**DATASET EXCERPT**
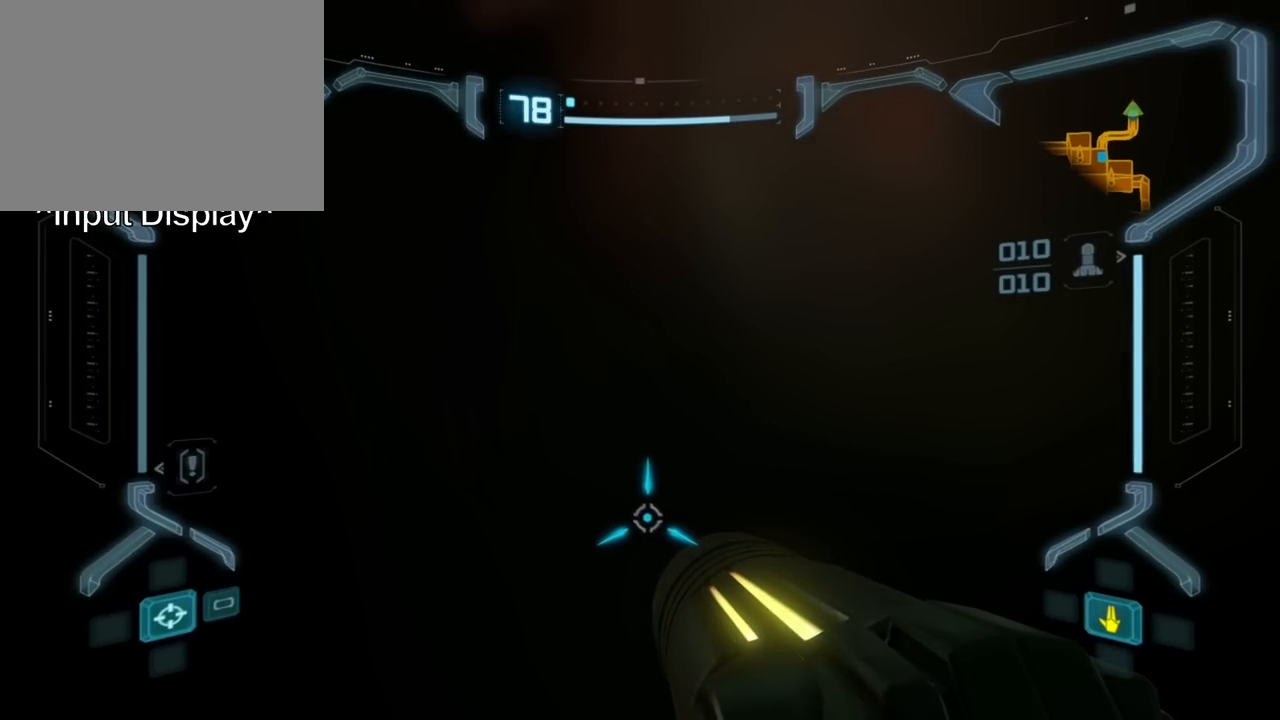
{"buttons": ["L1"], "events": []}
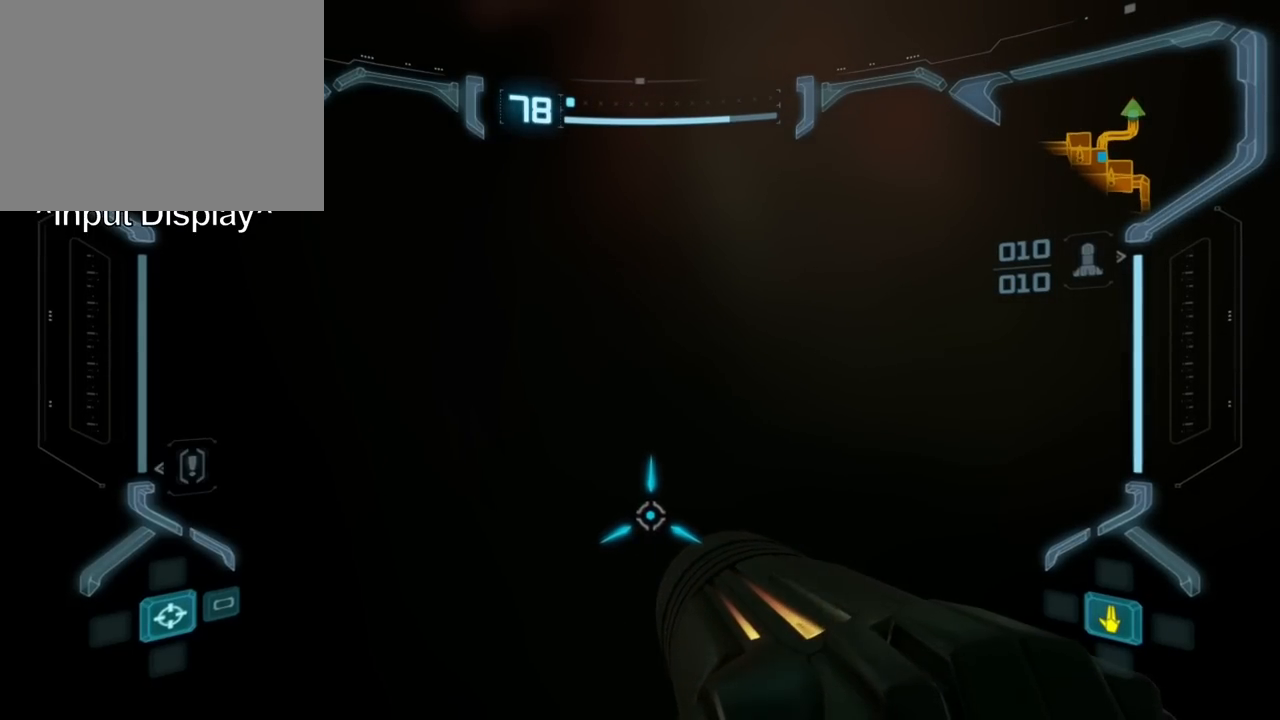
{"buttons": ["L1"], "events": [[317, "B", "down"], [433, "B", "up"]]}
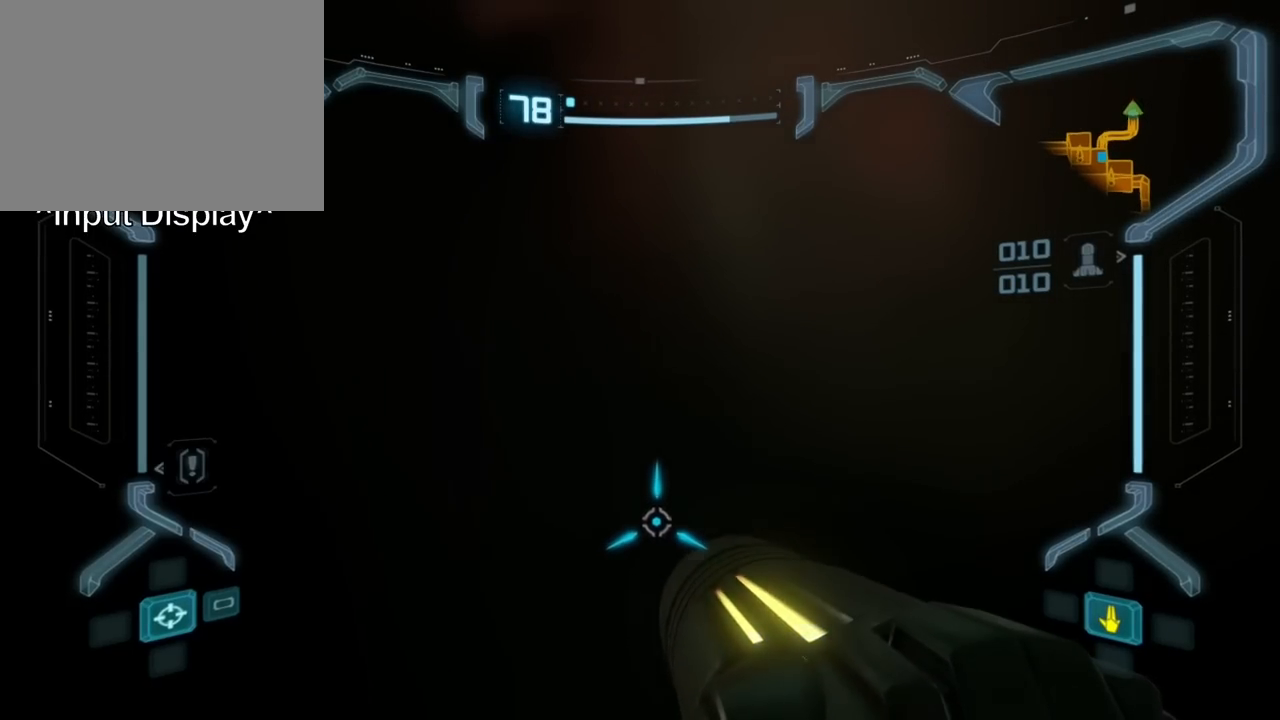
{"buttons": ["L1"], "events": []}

**WORK ITEM**
Give back an exact copy of the material above, omitting the pictures.

**ANSWER FOR THIS EXERCISE**
{"buttons": ["L1"], "events": []}
{"buttons": ["L1"], "events": [[317, "B", "down"], [433, "B", "up"]]}
{"buttons": ["L1"], "events": []}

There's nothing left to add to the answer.